Garschagen offered a provocation, noting that “the urban risk discourse is increasingly framed as a technocratic problem. It lacks a critique of the deeper political economy of risk production under conditions of urbanization, modernization and development”. Most of the following remarks from speakers and the audience addressed this issue from different angles.

Jerry Velasquez, Chief of Advocacy and Outreach at the United Nations Office for Disaster Risk Reduction (UNISDR), focused on the new positive features of the Sendai framework, especially highlighting the need for political accountability and inclusiveness.
“Being inclusive and tapping into the innovation potential of communities at risk is the only way to address urban resilience”, he said. “Banning the concept of vulnerable communities, Sendai empowers them to be partners of those trying to help them build resilience”.

Robert Kehew, Unit Leader of the Climate Change Planning Unit at the United Nations Human Settlements Programme, (UN-Habitat), explained how the New Urban Agenda, currently discussed in the form of the Habitat III Zero Draft, approaches resilience: the need to shift from reactive to proactive mode; the need to enable households, communities, institutions and services to resist, absorb, adapt to and rapidly recover from stresses; the need to build back better and have an “all society” approach.

Laureline Krichewsky-Simon, Associate Programme Officer of the Adaptation Programme at the United Nations Climate Change Secretariat (UNFCCC), illustrated what the Paris agreement says and what it doesn’t say about resilience.
Although the Agreement makes no specific mention to urban resilience, it addresses the framework in which resilience needs to be planned and the challenges it encounters.
Krichewsky-Simon acknowledged that without non-Party stakeholders, including local governments and civil society, “the Paris agreement would never have happened in its current form”.

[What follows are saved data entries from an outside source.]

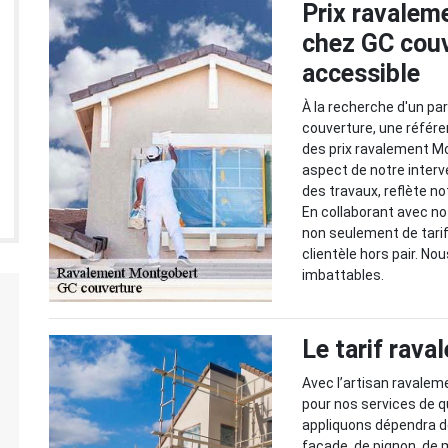
Prix ravalem
chez GC couv
accessible
À la recherche d'un par
couverture, une référ
des prix ravalement M
aspect de notre interve
des travaux, reflète n
En collaborant avec no
non seulement de tari
clientèle hors pair. No
imbattables.
Le tarif rav
Avec l’artisan ravalem
pour nos services de q
appliquons dépendra de
façade, de pignon, de 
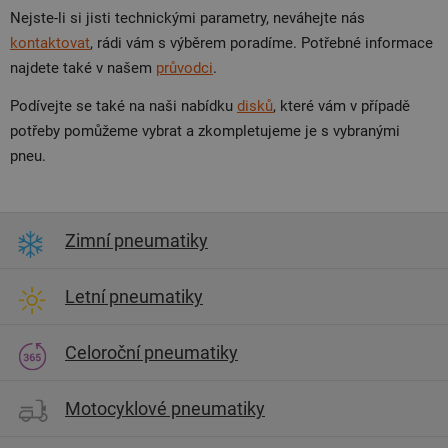
Nejste-li si jisti technickými parametry, neváhejte nás
kontaktovat
, rádi vám s výběrem poradíme. Potřebné informace
najdete také v našem
průvodci
.
Podívejte se také na naši nabídku
disků
, které vám v případě
potřeby pomůžeme vybrat a zkompletujeme je s vybranými
pneu.
Zimní pneumatiky
Letní pneumatiky
Celoroční pneumatiky
Motocyklové pneumatiky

Christoph Graf von Waldersee, Program Finance Director of The Ecological Sequestration Trust (TEST), made clear that “safe water, clean air, good health, basic education and green space cannot be replaced”, calling for “a new social contract -or “Grand Bargain”- on social well-being achieved through transparent and sustainable public services”.

David Dodman, Director of the Human Settlements Group at the International Institute for Environment and Development (IIED), addressed the importance of inclusive engagement processes and pointed out that “citizens can use politics as a way to take ownership of action on a local level, judging candidates based on their commitments and holding them accountable when they’re in elected office”.

Among the questions and remarks from the audience were those of Ofelia Bagotlo, of the Homeless Federation of the Philippines, and Dr. Pusadee Tamthai, Deputy Governor of Bangkok, who both addressed the need for concrete channels to boost grass-root involvement and communities’ participation.

The final debate focused on the social and political value of resilience in urban environments. As Mike Bird, Director of WIEGO, put it, “resilience is about people”.